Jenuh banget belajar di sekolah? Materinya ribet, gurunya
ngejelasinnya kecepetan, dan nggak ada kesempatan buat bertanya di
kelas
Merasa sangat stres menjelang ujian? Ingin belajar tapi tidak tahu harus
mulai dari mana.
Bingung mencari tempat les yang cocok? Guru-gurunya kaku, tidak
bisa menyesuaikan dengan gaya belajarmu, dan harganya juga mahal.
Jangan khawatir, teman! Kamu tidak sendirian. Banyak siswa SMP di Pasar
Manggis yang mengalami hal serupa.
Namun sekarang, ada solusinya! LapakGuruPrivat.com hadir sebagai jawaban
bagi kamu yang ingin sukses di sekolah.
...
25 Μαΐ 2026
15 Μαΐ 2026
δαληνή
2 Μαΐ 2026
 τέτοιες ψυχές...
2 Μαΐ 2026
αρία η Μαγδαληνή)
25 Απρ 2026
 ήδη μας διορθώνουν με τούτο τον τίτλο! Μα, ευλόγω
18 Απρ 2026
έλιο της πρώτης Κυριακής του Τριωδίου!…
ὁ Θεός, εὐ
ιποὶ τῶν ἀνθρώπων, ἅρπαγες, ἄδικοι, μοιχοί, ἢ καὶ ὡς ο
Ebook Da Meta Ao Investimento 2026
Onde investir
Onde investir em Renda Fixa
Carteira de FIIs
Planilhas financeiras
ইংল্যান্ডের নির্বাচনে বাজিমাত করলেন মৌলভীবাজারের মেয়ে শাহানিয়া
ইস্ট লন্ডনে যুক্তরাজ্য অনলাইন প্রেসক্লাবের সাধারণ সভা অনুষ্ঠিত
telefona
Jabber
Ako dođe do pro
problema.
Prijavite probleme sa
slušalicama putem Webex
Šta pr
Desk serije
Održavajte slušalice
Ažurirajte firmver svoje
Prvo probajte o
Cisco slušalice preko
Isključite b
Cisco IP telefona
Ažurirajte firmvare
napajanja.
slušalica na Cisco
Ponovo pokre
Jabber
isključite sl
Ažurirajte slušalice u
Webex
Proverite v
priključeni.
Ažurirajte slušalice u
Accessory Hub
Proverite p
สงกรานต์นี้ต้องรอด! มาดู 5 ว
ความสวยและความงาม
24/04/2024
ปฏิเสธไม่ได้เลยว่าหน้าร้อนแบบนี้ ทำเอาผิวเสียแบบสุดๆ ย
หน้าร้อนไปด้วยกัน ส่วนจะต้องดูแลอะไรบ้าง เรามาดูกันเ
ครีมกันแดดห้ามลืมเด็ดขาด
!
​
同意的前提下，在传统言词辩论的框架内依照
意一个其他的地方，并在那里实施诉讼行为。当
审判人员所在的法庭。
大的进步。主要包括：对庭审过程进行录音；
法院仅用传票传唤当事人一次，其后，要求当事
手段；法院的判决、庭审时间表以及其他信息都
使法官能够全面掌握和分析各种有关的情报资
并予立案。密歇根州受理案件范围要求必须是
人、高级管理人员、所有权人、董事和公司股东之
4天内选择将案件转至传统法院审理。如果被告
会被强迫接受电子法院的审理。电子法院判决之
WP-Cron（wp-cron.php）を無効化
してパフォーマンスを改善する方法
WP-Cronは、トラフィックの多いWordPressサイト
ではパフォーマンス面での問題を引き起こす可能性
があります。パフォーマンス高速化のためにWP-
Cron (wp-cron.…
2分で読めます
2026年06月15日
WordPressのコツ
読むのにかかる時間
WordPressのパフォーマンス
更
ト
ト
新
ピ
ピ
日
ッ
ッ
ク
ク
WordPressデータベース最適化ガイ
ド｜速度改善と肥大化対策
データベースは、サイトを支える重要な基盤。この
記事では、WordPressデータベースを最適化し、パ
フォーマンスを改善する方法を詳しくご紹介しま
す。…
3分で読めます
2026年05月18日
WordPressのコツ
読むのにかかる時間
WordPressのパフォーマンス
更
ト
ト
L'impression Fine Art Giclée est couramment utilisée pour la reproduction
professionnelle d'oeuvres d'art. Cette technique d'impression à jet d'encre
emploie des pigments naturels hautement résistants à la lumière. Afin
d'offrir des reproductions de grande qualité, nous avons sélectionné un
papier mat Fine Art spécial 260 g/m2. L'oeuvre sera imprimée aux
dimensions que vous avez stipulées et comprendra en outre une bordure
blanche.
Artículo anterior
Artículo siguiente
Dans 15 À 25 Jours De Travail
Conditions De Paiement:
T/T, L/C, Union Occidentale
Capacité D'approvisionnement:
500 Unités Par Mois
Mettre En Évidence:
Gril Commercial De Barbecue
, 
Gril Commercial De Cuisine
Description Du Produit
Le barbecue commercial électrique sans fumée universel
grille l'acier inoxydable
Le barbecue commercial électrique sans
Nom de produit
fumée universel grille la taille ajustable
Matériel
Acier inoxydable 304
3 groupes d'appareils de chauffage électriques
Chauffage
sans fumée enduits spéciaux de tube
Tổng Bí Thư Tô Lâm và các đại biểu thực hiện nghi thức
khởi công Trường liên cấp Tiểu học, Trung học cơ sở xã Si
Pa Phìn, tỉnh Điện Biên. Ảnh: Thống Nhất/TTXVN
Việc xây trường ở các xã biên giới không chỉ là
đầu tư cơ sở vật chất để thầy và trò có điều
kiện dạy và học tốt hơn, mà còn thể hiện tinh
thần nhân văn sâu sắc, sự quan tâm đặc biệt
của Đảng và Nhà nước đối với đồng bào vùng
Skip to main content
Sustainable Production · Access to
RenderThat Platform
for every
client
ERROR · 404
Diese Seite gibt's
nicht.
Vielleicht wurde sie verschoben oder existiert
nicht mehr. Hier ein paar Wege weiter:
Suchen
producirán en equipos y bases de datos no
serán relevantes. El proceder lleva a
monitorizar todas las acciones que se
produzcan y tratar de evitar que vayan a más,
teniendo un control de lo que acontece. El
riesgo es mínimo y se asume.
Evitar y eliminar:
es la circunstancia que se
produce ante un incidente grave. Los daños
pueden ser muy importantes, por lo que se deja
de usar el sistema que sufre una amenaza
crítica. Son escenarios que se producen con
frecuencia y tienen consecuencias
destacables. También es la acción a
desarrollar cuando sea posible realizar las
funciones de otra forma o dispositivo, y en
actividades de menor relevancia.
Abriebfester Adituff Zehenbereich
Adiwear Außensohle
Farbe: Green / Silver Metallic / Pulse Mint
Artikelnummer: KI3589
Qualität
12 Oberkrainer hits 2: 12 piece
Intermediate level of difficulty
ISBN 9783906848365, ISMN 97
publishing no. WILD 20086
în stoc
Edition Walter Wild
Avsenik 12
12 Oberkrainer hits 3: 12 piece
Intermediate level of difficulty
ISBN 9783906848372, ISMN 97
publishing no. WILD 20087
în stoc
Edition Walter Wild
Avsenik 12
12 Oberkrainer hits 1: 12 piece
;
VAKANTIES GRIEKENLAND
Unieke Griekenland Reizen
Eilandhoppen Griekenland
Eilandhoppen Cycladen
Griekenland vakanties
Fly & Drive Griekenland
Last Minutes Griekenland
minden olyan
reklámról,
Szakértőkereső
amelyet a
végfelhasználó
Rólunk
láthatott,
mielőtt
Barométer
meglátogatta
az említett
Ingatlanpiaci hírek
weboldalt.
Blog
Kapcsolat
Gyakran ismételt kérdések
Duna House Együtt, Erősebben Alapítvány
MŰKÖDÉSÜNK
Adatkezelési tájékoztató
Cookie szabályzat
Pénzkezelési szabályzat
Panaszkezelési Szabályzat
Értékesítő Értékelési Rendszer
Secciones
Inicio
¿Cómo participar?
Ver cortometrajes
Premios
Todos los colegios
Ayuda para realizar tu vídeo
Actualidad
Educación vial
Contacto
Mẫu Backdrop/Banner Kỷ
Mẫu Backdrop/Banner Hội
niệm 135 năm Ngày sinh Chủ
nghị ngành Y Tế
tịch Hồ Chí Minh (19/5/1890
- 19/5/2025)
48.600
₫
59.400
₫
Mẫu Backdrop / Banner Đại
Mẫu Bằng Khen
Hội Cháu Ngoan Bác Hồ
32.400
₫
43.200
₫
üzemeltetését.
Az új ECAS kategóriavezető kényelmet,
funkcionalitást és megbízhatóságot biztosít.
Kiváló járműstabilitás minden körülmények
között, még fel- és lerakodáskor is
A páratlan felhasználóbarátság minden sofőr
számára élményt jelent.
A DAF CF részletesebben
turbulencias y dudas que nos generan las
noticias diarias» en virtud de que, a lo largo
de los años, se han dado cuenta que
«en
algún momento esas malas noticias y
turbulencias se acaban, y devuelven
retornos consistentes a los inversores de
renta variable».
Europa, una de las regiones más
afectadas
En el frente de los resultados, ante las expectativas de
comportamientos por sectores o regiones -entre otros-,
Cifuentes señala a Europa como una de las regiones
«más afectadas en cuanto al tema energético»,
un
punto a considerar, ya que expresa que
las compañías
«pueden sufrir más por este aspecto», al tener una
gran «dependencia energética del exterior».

## What you have to do
What is asked for is an exact copy of the lines above from the one containing "έλιο της πρώτης Κυριακής του Τριωδίου!…" through the one containing "Le barbecue commercial électrique sans fumée", and only those.

## Result for this exercise
έλιο της πρώτης Κυριακής του Τριωδίου!…
ὁ Θεός, εὐ
ιποὶ τῶν ἀνθρώπων, ἅρπαγες, ἄδικοι, μοιχοί, ἢ καὶ ὡς ο
Ebook Da Meta Ao Investimento 2026
Onde investir
Onde investir em Renda Fixa
Carteira de FIIs
Planilhas financeiras
ইংল্যান্ডের নির্বাচনে বাজিমাত করলেন মৌলভীবাজারের মেয়ে শাহানিয়া
ইস্ট লন্ডনে যুক্তরাজ্য অনলাইন প্রেসক্লাবের সাধারণ সভা অনুষ্ঠিত
telefona
Jabber
Ako dođe do pro
problema.
Prijavite probleme sa
slušalicama putem Webex
Šta pr
Desk serije
Održavajte slušalice
Ažurirajte firmver svoje
Prvo probajte o
Cisco slušalice preko
Isključite b
Cisco IP telefona
Ažurirajte firmvare
napajanja.
slušalica na Cisco
Ponovo pokre
Jabber
isključite sl
Ažurirajte slušalice u
Webex
Proverite v
priključeni.
Ažurirajte slušalice u
Accessory Hub
Proverite p
สงกรานต์นี้ต้องรอด! มาดู 5 ว
ความสวยและความงาม
24/04/2024
ปฏิเสธไม่ได้เลยว่าหน้าร้อนแบบนี้ ทำเอาผิวเสียแบบสุดๆ ย
หน้าร้อนไปด้วยกัน ส่วนจะต้องดูแลอะไรบ้าง เรามาดูกันเ
ครีมกันแดดห้ามลืมเด็ดขาด
!
​
同意的前提下，在传统言词辩论的框架内依照
意一个其他的地方，并在那里实施诉讼行为。当
审判人员所在的法庭。
大的进步。主要包括：对庭审过程进行录音；
法院仅用传票传唤当事人一次，其后，要求当事
手段；法院的判决、庭审时间表以及其他信息都
使法官能够全面掌握和分析各种有关的情报资
并予立案。密歇根州受理案件范围要求必须是
人、高级管理人员、所有权人、董事和公司股东之
4天内选择将案件转至传统法院审理。如果被告
会被强迫接受电子法院的审理。电子法院判决之
WP-Cron（wp-cron.php）を無効化
してパフォーマンスを改善する方法
WP-Cronは、トラフィックの多いWordPressサイト
ではパフォーマンス面での問題を引き起こす可能性
があります。パフォーマンス高速化のためにWP-
Cron (wp-cron.…
2分で読めます
2026年06月15日
WordPressのコツ
読むのにかかる時間
WordPressのパフォーマンス
更
ト
ト
新
ピ
ピ
日
ッ
ッ
ク
ク
WordPressデータベース最適化ガイ
ド｜速度改善と肥大化対策
データベースは、サイトを支える重要な基盤。この
記事では、WordPressデータベースを最適化し、パ
フォーマンスを改善する方法を詳しくご紹介しま
す。…
3分で読めます
2026年05月18日
WordPressのコツ
読むのにかかる時間
WordPressのパフォーマンス
更
ト
ト
L'impression Fine Art Giclée est couramment utilisée pour la reproduction
professionnelle d'oeuvres d'art. Cette technique d'impression à jet d'encre
emploie des pigments naturels hautement résistants à la lumière. Afin
d'offrir des reproductions de grande qualité, nous avons sélectionné un
papier mat Fine Art spécial 260 g/m2. L'oeuvre sera imprimée aux
dimensions que vous avez stipulées et comprendra en outre une bordure
blanche.
Artículo anterior
Artículo siguiente
Dans 15 À 25 Jours De Travail
Conditions De Paiement:
T/T, L/C, Union Occidentale
Capacité D'approvisionnement:
500 Unités Par Mois
Mettre En Évidence:
Gril Commercial De Barbecue
, 
Gril Commercial De Cuisine
Description Du Produit
Le barbecue commercial électrique sans fumée universel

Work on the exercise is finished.